**What is expected:** Scan the data below. Pull out each line where "left" occurs.

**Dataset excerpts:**

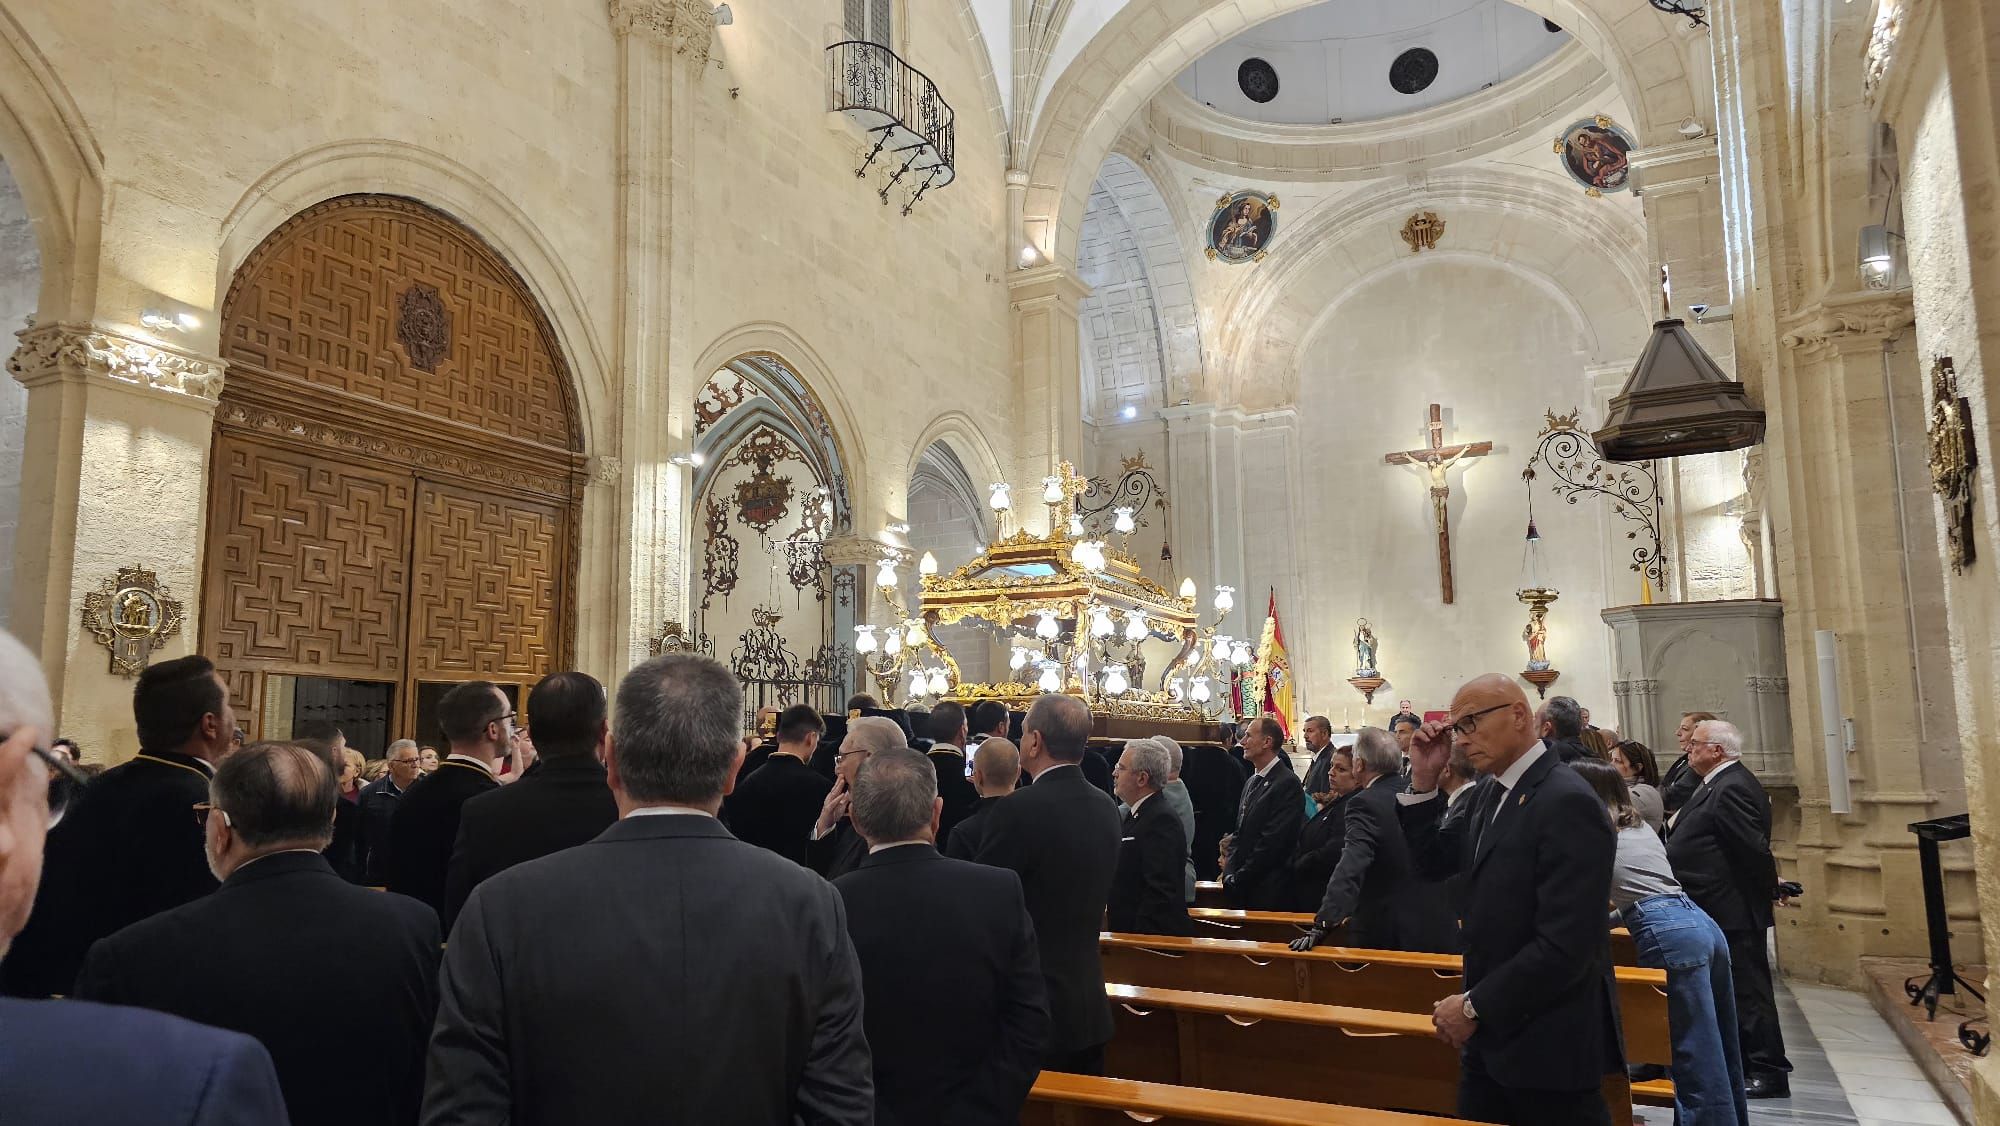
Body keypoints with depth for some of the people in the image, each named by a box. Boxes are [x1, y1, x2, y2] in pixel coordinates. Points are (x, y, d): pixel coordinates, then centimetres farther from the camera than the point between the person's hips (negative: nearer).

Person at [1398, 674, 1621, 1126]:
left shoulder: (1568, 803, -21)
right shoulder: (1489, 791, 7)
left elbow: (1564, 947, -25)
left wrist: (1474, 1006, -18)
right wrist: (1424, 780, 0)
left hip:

**Written answer:**
left shoulder: (1568, 803, -21)
left elbow: (1564, 947, -25)
left wrist: (1474, 1006, -18)
left hip:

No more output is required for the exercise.